[Collection entries]
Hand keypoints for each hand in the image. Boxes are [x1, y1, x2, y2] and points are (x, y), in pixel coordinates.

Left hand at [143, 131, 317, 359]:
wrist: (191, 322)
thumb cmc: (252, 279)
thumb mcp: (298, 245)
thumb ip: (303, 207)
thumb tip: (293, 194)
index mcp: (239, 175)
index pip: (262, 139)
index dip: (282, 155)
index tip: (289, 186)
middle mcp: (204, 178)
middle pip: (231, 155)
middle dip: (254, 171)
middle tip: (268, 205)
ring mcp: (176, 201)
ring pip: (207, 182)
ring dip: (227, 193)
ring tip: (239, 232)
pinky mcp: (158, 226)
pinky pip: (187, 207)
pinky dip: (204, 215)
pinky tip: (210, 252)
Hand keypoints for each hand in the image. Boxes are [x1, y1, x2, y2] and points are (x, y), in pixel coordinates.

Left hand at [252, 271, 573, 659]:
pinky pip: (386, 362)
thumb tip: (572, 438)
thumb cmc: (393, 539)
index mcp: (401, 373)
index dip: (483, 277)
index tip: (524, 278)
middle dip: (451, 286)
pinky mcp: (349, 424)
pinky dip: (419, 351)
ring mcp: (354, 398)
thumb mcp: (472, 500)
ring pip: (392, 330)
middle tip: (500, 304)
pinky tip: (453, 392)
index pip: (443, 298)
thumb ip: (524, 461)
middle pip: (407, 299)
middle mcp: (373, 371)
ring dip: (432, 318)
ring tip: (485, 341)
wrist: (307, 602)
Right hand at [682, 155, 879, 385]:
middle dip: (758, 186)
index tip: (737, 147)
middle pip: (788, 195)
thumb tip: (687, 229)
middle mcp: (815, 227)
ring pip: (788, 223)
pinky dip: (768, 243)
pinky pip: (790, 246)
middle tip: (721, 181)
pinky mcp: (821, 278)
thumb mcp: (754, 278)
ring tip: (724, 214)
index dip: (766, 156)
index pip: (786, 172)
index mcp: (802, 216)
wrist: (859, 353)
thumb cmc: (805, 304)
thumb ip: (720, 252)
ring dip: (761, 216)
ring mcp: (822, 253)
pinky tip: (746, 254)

* * *

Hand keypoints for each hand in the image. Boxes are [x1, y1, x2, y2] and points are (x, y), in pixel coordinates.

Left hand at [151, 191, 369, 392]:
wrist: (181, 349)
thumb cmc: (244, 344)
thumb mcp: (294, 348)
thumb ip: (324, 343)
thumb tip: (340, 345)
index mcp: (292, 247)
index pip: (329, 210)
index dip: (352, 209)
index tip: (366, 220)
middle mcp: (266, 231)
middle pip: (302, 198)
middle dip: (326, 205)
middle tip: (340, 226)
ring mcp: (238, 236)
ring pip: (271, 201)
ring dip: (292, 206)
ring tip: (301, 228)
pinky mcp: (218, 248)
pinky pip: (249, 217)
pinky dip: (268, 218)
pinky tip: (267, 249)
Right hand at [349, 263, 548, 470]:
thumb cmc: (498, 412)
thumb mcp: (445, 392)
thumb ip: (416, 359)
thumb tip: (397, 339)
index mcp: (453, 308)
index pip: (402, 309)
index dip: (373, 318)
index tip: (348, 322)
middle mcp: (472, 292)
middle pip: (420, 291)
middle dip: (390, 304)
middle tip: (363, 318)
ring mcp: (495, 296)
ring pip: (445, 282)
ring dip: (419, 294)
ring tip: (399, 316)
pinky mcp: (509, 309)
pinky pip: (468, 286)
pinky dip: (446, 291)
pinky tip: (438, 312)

YOUR ASSIGNMENT: Which lines in the data above hold the string "hand"? Return each of them.

RESULT OF THE EXERCISE:
Hand keypoints for each hand in the image. Boxes are [x1, y1, x2, y2] and points are (x, y), in pixel coordinates.
Left hand at [143, 131, 317, 359]:
Hand keypoints for each hand in the image. Boxes are [x1, y1, x2, y2] and points are (x, y), in pixel coordinates.
Left hand at [252, 271, 573, 659]:
Right hand at [682, 155, 879, 385]:
Hand keypoints for each hand in the image. Boxes are [x1, y1, x2, y2] and points are (x, y), in pixel coordinates.
Left hand at [151, 191, 369, 392]:
Right hand at [349, 263, 548, 470]:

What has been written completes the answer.